* [PASSAGE SHOWN]:
------------------------------------------------
Runtime limit is 30 minutes for each case in our server. The hidden cases will be in the same scale as public cases. We would like to introduce the runtime factor in this homework to encourage the ideas with faster turnaround-time.

$$ runtime \ factor = 0.02 \cdot \log_2(\frac{elapse \ time \ of \ test \ binary}{median \ elapse \ time}) $$

$$ runtime \ factor \ bounded=max(-0.1, min(0.1, runtime \ factor)) $$

$$ Performance \ score = PR(\ Initial \ score \cdot (1+runtime \ factor \ bounded) ) $$

Program Requirements

Your program should be executed by:

$./Legalizer *.lg *.opt *_post.lg

After program finish, we expect a *_post.lg to show all info required for each optimized step.

For example:

$./Legalizer testcase1.lg testcase1.opt testcase1_post.lg

Report

Please write a quick report explaining how your algorithm works, including:

  • Pseudocode
  • Time complexity analysis
  • Special features of your program
  • Feedback
  • Conclusion
  • Bug report (If you help TA find the bug, please note that in the report)

Submission

$ tar cvf studentID.tar studentID

We expect your file can be executed after

$ tar xvf studentID.tar
$ cd studentID
$ ls --> should show Makefile, studentID_rpt.pdf and your src
$ make -j --> compile the binary with static linking
$./Legalizer *.lg *.opt *_post.lg

Please submit your tar file to e3 by 11/15

Stackoverflow static linking: https://stackoverflow.com/questions/26103966/how-can-i-statically-link-standard-library-to-my-c-program

Evaluator

Sorry, the evaluator is still being tested. You're welcome to use the beta version, and you can report any bugs via Gmail. We'll fix them as soon as possible!

Link to evaluator

$ ./Evaluator *.lg *.opt *_post.lg

If you see the following pretty table, then you pass for this testcase!

image (Just a bad output, don't compare your result with this...)

Grading

There will be 3 public test cases and 1 hidden test case. You can get at least 20% * 0.7 = 14% if you are able to produce a legal result. The remaining 6% will depend on the quality and runtime of your solution. Another 20% comes from the report. As an engineer, not only is coding important, but proper and concise documentation of the algorithm is also crucial. Please try to demonstrate to the TA how great your algorithm is.

  • Test Cases:
    • 3 public test cases.
    • 1 hidden test case.
  • Grading Breakdown:
    • 14% for producing a legal result for each testcase.
    • 6% based on the solution's quality and runtime for each testcase.
    • 20% for the report.
------------------------------------------------
List every item that the homework description says the report must include. The entries below come from a separate source, unrelated to the homework description.

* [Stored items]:
------------------------------------------------
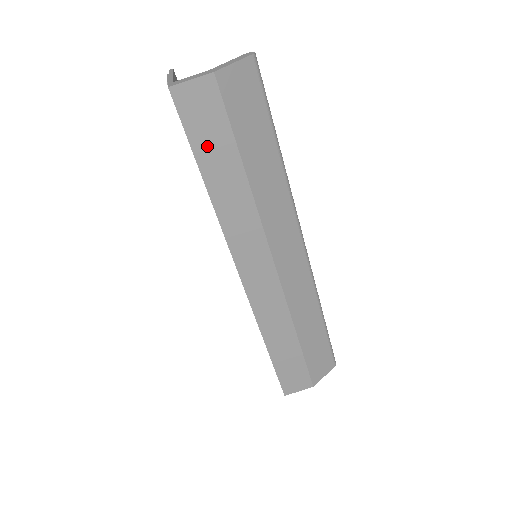
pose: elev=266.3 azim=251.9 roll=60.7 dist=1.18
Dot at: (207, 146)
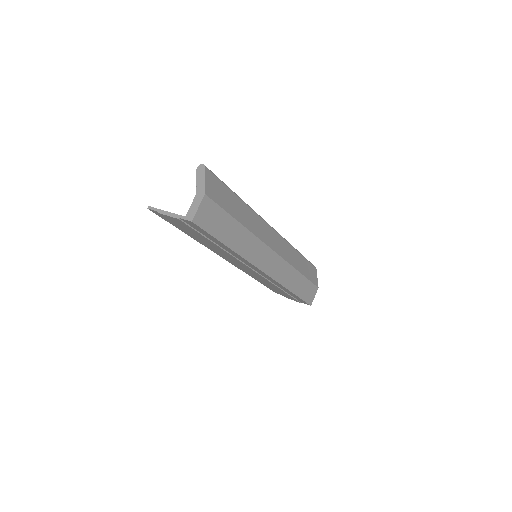
Dot at: (220, 230)
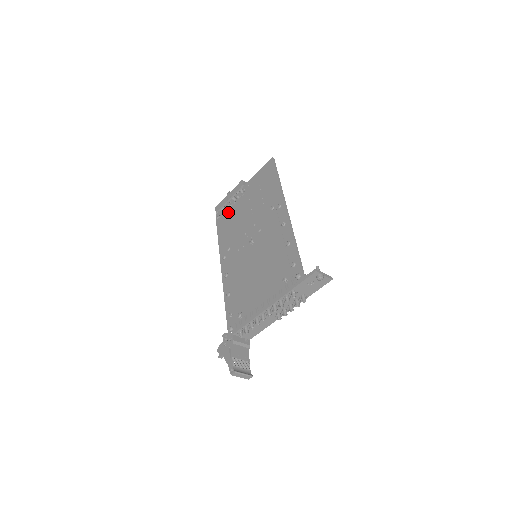
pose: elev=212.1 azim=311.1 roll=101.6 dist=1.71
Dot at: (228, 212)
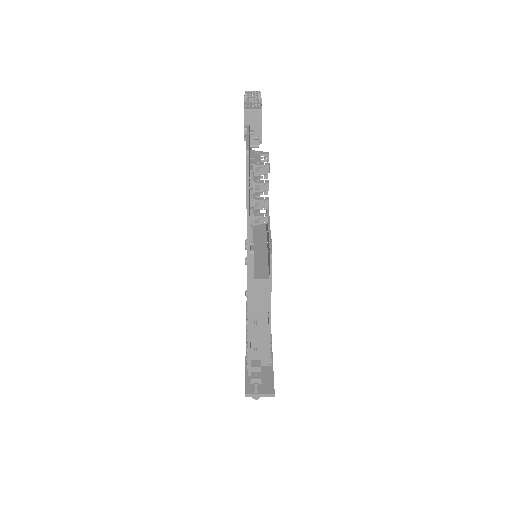
Dot at: occluded
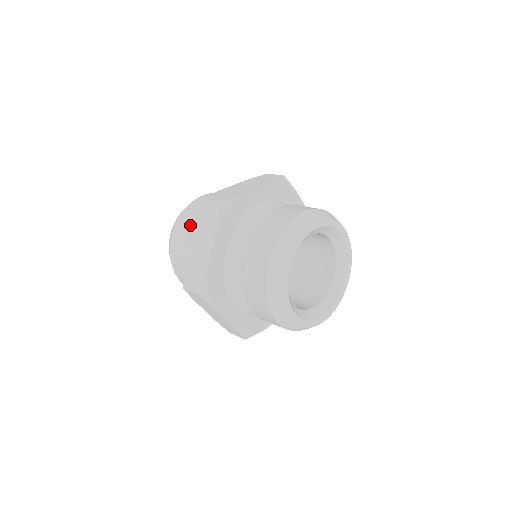
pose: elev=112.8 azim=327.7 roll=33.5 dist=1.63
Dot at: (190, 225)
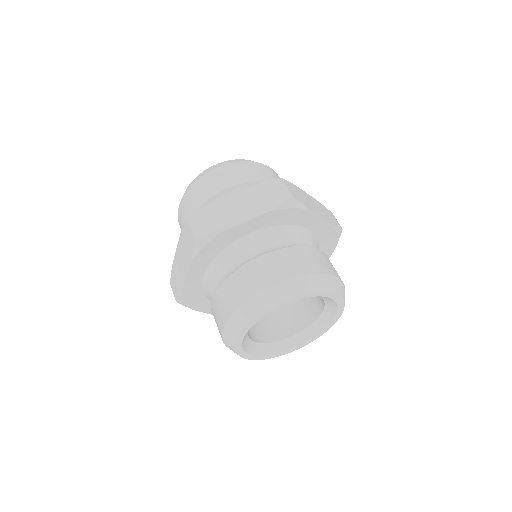
Dot at: (190, 213)
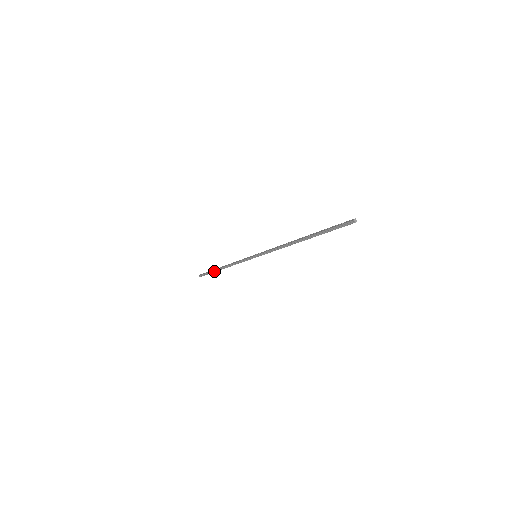
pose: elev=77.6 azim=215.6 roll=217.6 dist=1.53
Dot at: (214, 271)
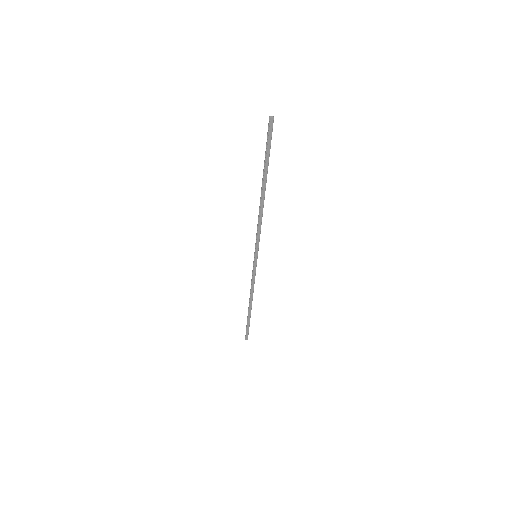
Dot at: (248, 316)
------------------------------------------------
* [OUTPUT]:
- Pseudocode
- Time complexity analysis
- Special features of your program
- Feedback
- Conclusion
- Bug report (If you help TA find the bug, please note that in the report)